Meliput dan Menahan Haru di Toba
Melakukan tugas peliputan tragedi tenggelammnya Kapal Motor Sinar Bangun di Danau Toba, Sumatera Utara, tidak hanya menguras tenaga fisik. Yang paling melelahkan adalah menahan hati menyaksikan isak tangis, kesedihan, dan duka mendalam dari keluarga para korban yang menunggu dalam ketidakpastian.
Seorang wartawan seharusnya secara profesional bisa menjaga jarak dari peristiwa yang dilaporkan. Namun, hati siapa yang tidak rapuh mendengar isak tangis perempuan yang sedang hamil anak pertama yang suaminya hilang bersama kapal tenggelam. Lalu, bagaimana kita bisa menahan air mata melihat seorang ibu menggendong dua orang bayi menunggu kabar suaminya yang merupakan tulang punggung ekonomi keluarganya.
Tidak ada pelampung di kapal itu. Tidak ada manifes penumpang.
Di sudut lain, seorang ibu memeluk dan menciumi baju anaknya berhari-hari. Mereka tidur beralaskan tikar di sebuah ruangan kecil di Pelabuhan Tigaras, Kabupaten Simalungun, menunggu kabar orang yang mereka kasihi. Lalu ada bayi berusia 2,5 tahun digendong neneknya, sebab ayah dan ibunya ikut hilang bersama KM Sinar Bangun.
Tragedi tenggelamnya KM Sinar Bangun telah menimbulkan duka mendalam. Peristiwa naas itu menggambarkan kerakusan pengusaha pelayaran serta sikap otoritas yang koruptif, abai, dan lalai. KM Sinar Bangun yang berkapasitas 45 orang dijejali sedikitnya 188 orang dan sekitar 60 unit sepeda motor.
Tidak ada pelampung di kapal itu. Tidak ada manifes penumpang. Meskipun ada peringatan cuaca buruk, kapal kayu berukuran 17 gross ton yang memiliki tiga dek tersebut tetap berangkat dari Pelabuhan Simanindo di Kabupaten Samosir menuju Pelabuhan Tigaras di Kabupaten Tigaras, Senin (18/6/2018), sekitar pukul 16.30 WIB.

———

**Yang Harus Dikerjakan**
Bisakah Anda menuliskan ulang secara persis bagian teks tentang tenggelamnya KM Sinar Bangun di atas, dari "Meliput dan Menahan" sampai "menunggu dalam ketidakpastian."? Kerjakan hanya berdasarkan teks ini.

**Data Tercatat**
———

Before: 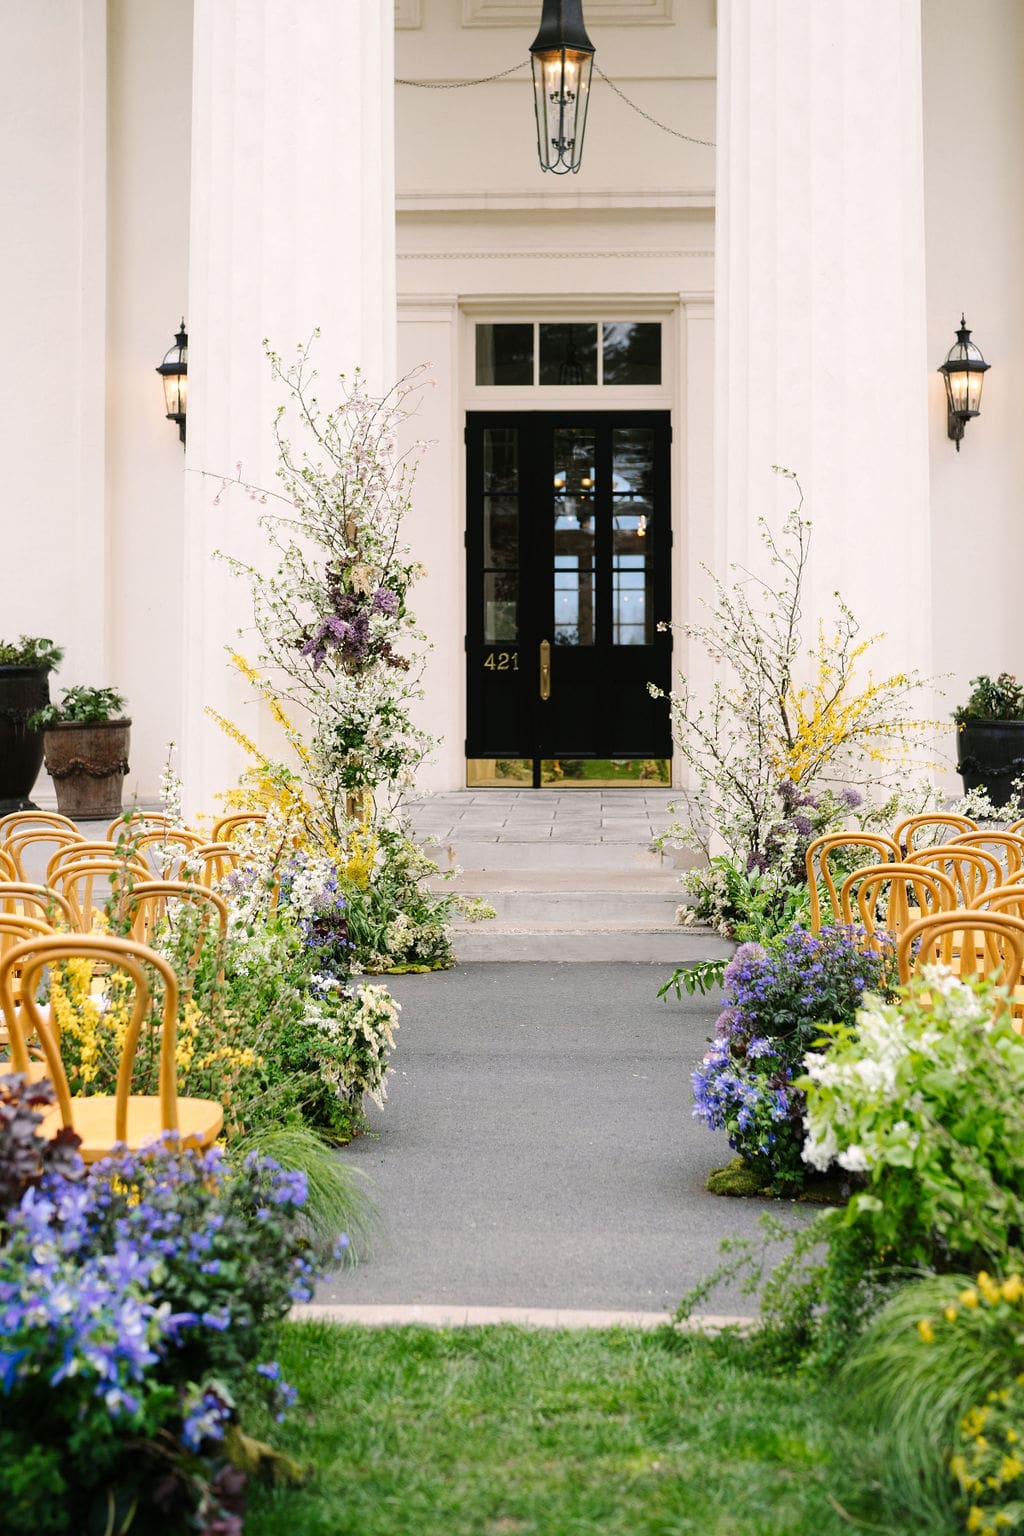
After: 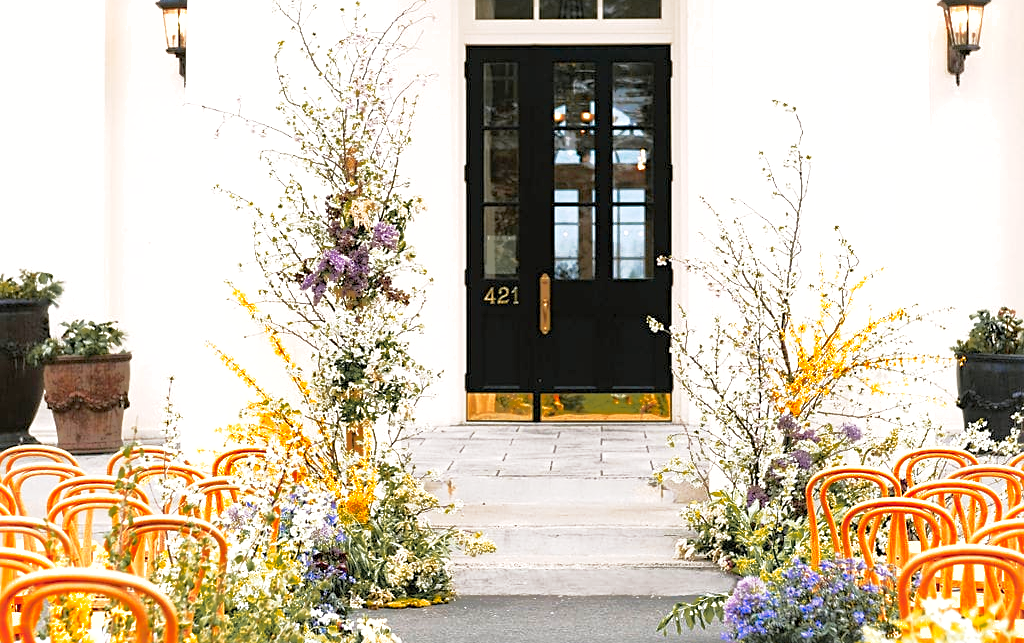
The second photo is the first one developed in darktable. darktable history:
base curve: curves: ch0 [(0, 0) (0.579, 0.807) (1, 1)], preserve colors none
sharpen: radius 2.529, amount 0.323
color zones: curves: ch1 [(0.263, 0.53) (0.376, 0.287) (0.487, 0.512) (0.748, 0.547) (1, 0.513)]; ch2 [(0.262, 0.45) (0.751, 0.477)], mix 31.98%
shadows and highlights: shadows 40, highlights -60
crop and rotate: top 23.84%, bottom 34.294%
exposure: black level correction 0.001, exposure 0.5 EV, compensate exposure bias true, compensate highlight preservation false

———

**Hasil Pengerjaan**
Meliput dan Menahan Haru di Toba
Melakukan tugas peliputan tragedi tenggelammnya Kapal Motor Sinar Bangun di Danau Toba, Sumatera Utara, tidak hanya menguras tenaga fisik. Yang paling melelahkan adalah menahan hati menyaksikan isak tangis, kesedihan, dan duka mendalam dari keluarga para korban yang menunggu dalam ketidakpastian.